Records shown:
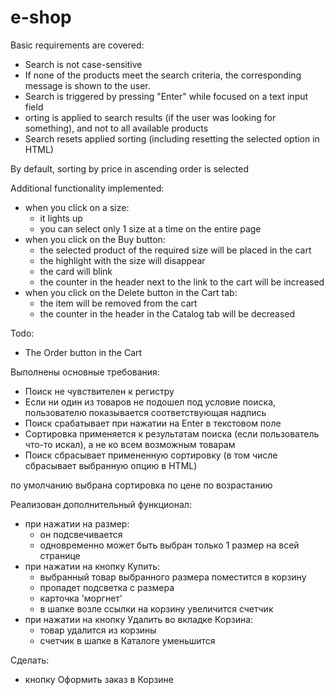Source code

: # e-shop
Basic requirements are covered:
+ Search is not case-sensitive
+ If none of the products meet the search criteria, the corresponding message is shown to the user.
+ Search is triggered by pressing "Enter" while focused on a text input field
+ orting is applied to search results (if the user was looking for something), and not to all available products
+ Search resets applied sorting (including resetting the selected option in HTML)

By default, sorting by price in ascending order is selected

Additional functionality implemented:
+ when you click on a size:
    - it lights up
    - you can select only 1 size at a time on the entire page
+ when you click on the Buy button:
    - the selected product of the required size will be placed in the cart
    - the highlight with the size will disappear
    - the card will blink
    - the counter in the header next to the link to the cart will be increased
+ when you click on the Delete button in the Cart tab:
    - the item will be removed from the cart
    - the counter in the header in the Catalog tab will be decreased

Todo:
- The Order button in the Cart

Выполнены основные требования:
+ Поиск не чувствителен к регистру
+ Если ни один из товаров не подошел под условие поиска, пользователю показывается соответствующая надпись
+ Поиск срабатывает при нажатии на Enter в текстовом поле
+ Сортировка применяется к результатам поиска (если пользователь что-то искал), а не ко всем возможным товарам
+ Поиск сбрасывает примененную сортировку (в том числе сбрасывает выбранную опцию в HTML)

по умолчанию выбрана сортировка по цене по возрастанию

Реализован дополнительный функционал:
+ при нажатии на размер:
    - он подсвечивается
    - одновременно может быть выбран только 1 размер на всей странице
+ при нажатии на кнопку Купить:
    - выбранный товар выбранного размера поместится в корзину
    - пропадет подсветка с размера
    - карточка 'моргнет'
    - в шапке возле ссылки на корзину увеличится счетчик
+ при нажатии на кнопку Удалить во вкладке Корзина:
    - товар удалится из корзины
    - счетчик в шапке в Каталоге уменьшится

Сделать:
- кнопку Оформить заказ в Корзине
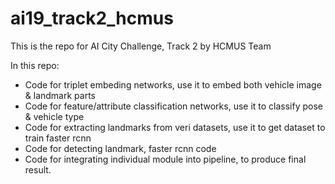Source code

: # ai19_track2_hcmus
This is the repo for AI City Challenge, Track 2 by HCMUS Team

In this repo:
- Code for triplet embeding networks, use it to embed both vehicle image & landmark parts
- Code for feature/attribute classification networks, use it to classify pose & vehicle type
- Code for extracting landmarks from veri datasets, use it to get dataset to train faster rcnn 
- Code for detecting landmark, faster rcnn code 
- Code for integrating individual module into pipeline, to produce final result.



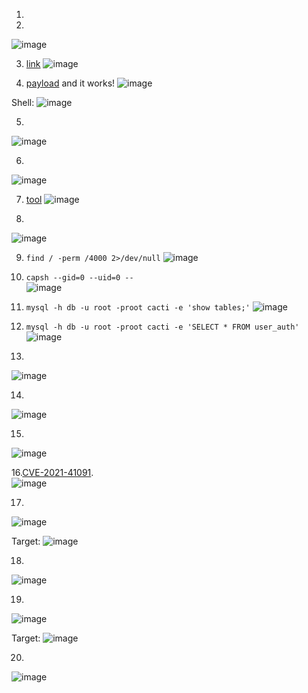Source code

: 1.

2.
![image](https://github.com/LawsonSchwantz/Writeups/assets/74954683/14d48b0b-6529-472e-b1ef-392b75093669)

3. [link](https://www.exploit-db.com/exploits/51166)
![image](https://github.com/LawsonSchwantz/Writeups/assets/74954683/51eb0207-cfb7-4533-973c-7f2d4e00528c)

4. [payload](https://github.com/FredBrave/CVE-2022-46169-CACTI-1.2.22/blob/main/CVE-2022-46169.py) and it works!
![image](https://github.com/LawsonSchwantz/Writeups/assets/74954683/827fb9ab-34ad-4cf0-a0b1-8da42c03a03b)

Shell:
![image](https://github.com/LawsonSchwantz/Writeups/assets/74954683/fbaa2fb2-65ed-4bec-9b18-02e4a92d72ba)

5.
![image](https://github.com/LawsonSchwantz/Writeups/assets/74954683/7e6370bd-1c3c-466c-82fe-5b05d38563b4)

6.
![image](https://github.com/LawsonSchwantz/Writeups/assets/74954683/da8ad103-a5e1-4e20-b075-4190b609593e)

7. [tool](https://crackstation.net/)
![image](https://github.com/LawsonSchwantz/Writeups/assets/74954683/d85de5e5-f864-4db9-98fa-ff97dceed205)

8.
![image](https://github.com/LawsonSchwantz/Writeups/assets/74954683/24e79eeb-4bcf-4a03-84c3-fdeaf102889f)

9. `find / -perm /4000 2>/dev/null`
![image](https://github.com/LawsonSchwantz/Writeups/assets/74954683/76c58328-0b8d-488a-8a1c-a95bbea53a74)

10. `capsh --gid=0 --uid=0 --`<br>
![image](https://github.com/LawsonSchwantz/Writeups/assets/74954683/2d64785b-ea13-40a4-b1f1-4ce9856cacb6)

11. `mysql -h db -u root -proot cacti -e 'show tables;'`
![image](https://github.com/LawsonSchwantz/Writeups/assets/74954683/e9d0853c-06fe-4615-9d57-d7bed8b59698)

12. `mysql -h db -u root -proot cacti -e 'SELECT * FROM user_auth'`
![image](https://github.com/LawsonSchwantz/Writeups/assets/74954683/e5be6a2c-b74a-4e4b-8802-6db3923fdd4c)

13.
![image](https://github.com/LawsonSchwantz/Writeups/assets/74954683/9ec874de-0323-4fcd-8186-fce4b9e70003)

14.
![image](https://github.com/LawsonSchwantz/Writeups/assets/74954683/a6bb8979-6ff1-44fb-8b0f-fd30d010ca39)

15.
![image](https://github.com/LawsonSchwantz/Writeups/assets/74954683/c97784a5-b727-410c-b57c-81a39087479b)

16.[CVE-2021-41091](https://cve.mitre.org/cgi-bin/cvename.cgi?name=CVE-2021-41091).<br>
![image](https://github.com/LawsonSchwantz/Writeups/assets/74954683/0353c967-93bc-42ec-ac12-6cb8f9c7186d)

17.
![image](https://github.com/LawsonSchwantz/Writeups/assets/74954683/276ad086-ec4c-47f1-a354-2f45f37890c0)

Target:
![image](https://github.com/LawsonSchwantz/Writeups/assets/74954683/a686a758-91ac-40bd-8ec5-56d46347fdee)

18.
![image](https://github.com/LawsonSchwantz/Writeups/assets/74954683/fb8c60a3-0246-474e-93e0-d9f6db45d43a)

19.
![image](https://github.com/LawsonSchwantz/Writeups/assets/74954683/6d68437a-27e1-477e-84ef-29df907bce32)

Target:
![image](https://github.com/LawsonSchwantz/Writeups/assets/74954683/bb502e8e-9259-4481-a493-d1e520785366)

20.
![image](https://github.com/LawsonSchwantz/Writeups/assets/74954683/66a254e6-1f10-4fb5-a2f0-633d39efa519)































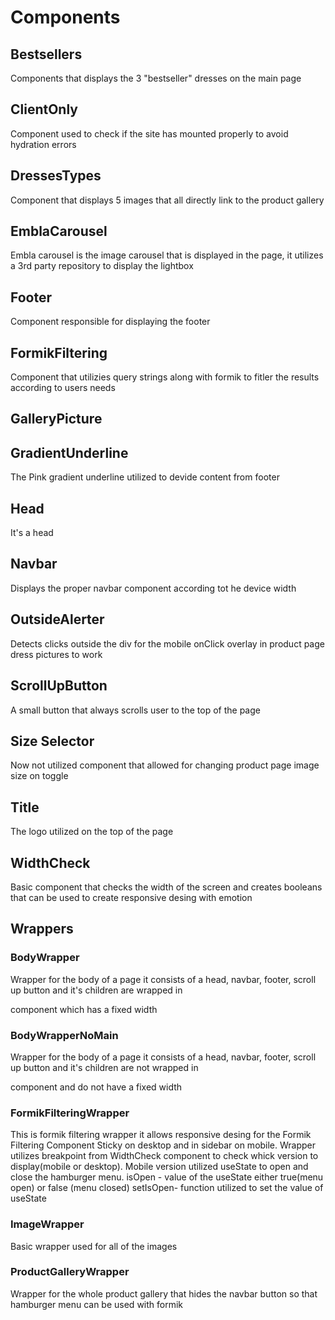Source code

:# Components

## Bestsellers

Components that displays the 3 "bestseller" dresses on the main page

## ClientOnly

Component used to check if the site has mounted properly to avoid hydration errors

## DressesTypes

Component that displays 5 images that all directly link to the product gallery

## EmblaCarousel

Embla carousel is the image carousel that is displayed in the page, it utilizes a 3rd party repository to display the lightbox

## Footer

Component responsible for displaying the footer

## FormikFiltering

Component that utilizies query strings along with formik to fitler the results according to users needs

## GalleryPicture

## GradientUnderline

The Pink gradient underline utilized to devide content from footer

## Head

It's a head

## Navbar

Displays the proper navbar component according tot he device width

## OutsideAlerter

Detects clicks outside the div for the mobile onClick overlay in product page dress pictures to work

## ScrollUpButton

A small button that always scrolls user to the top of the page

## Size Selector

Now not utilized component that allowed for changing product page image size on toggle

## Title

The logo utilized on the top of the page

## WidthCheck

Basic component that checks the width of the screen and creates booleans that can be used to create responsive desing with emotion

## Wrappers

### BodyWrapper

Wrapper for the body of a page it consists of a head, navbar, footer, scroll up button and it's children are wrapped in <main> component which has a fixed width

### BodyWrapperNoMain

Wrapper for the body of a page it consists of a head, navbar, footer, scroll up button and it's children are not wrapped in <main> component and do not have a fixed width

### FormikFilteringWrapper

This is formik filtering wrapper it allows responsive desing for the Formik Filtering Component Sticky on desktop and in sidebar on mobile.
Wrapper utilizes breakpoint from WidthCheck component to check whick version to display(mobile or desktop). Mobile version utilized useState to open and close the hamburger menu.
isOpen - value of the useState either true(menu open) or false (menu closed)
setIsOpen- function utilized to set the value of useState

### ImageWrapper

Basic wrapper used for all of the images

### ProductGalleryWrapper

Wrapper for the whole product gallery that hides the navbar button so that hamburger menu can be used with formik
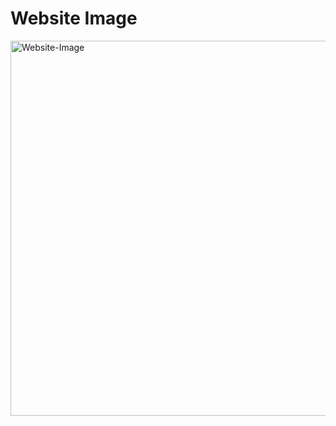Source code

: # Website Image
<img width="600" alt="Website-Image" src="https://github.com/SwasticaKG/amazonclonewebsite/assets/126229701/5287b30d-d00b-4773-9cbb-94dcc4ba0f49" >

What the task requires:
Please swap "blink" for "flash" in the data, starting at the beginning and ending at the line that contains "- the counter in the header in", and give those lines back with nothing else changed. Leave the pictures out of your answer.

Your solution:
Source code

: # e-shop
Basic requirements are covered:
+ Search is not case-sensitive
+ If none of the products meet the search criteria, the corresponding message is shown to the user.
+ Search is triggered by pressing "Enter" while focused on a text input field
+ orting is applied to search results (if the user was looking for something), and not to all available products
+ Search resets applied sorting (including resetting the selected option in HTML)

By default, sorting by price in ascending order is selected

Additional functionality implemented:
+ when you click on a size:
    - it lights up
    - you can select only 1 size at a time on the entire page
+ when you click on the Buy button:
    - the selected product of the required size will be placed in the cart
    - the highlight with the size will disappear
    - the card will flash
    - the counter in the header next to the link to the cart will be increased
+ when you click on the Delete button in the Cart tab:
    - the item will be removed from the cart
    - the counter in the header in the Catalog tab will be decreased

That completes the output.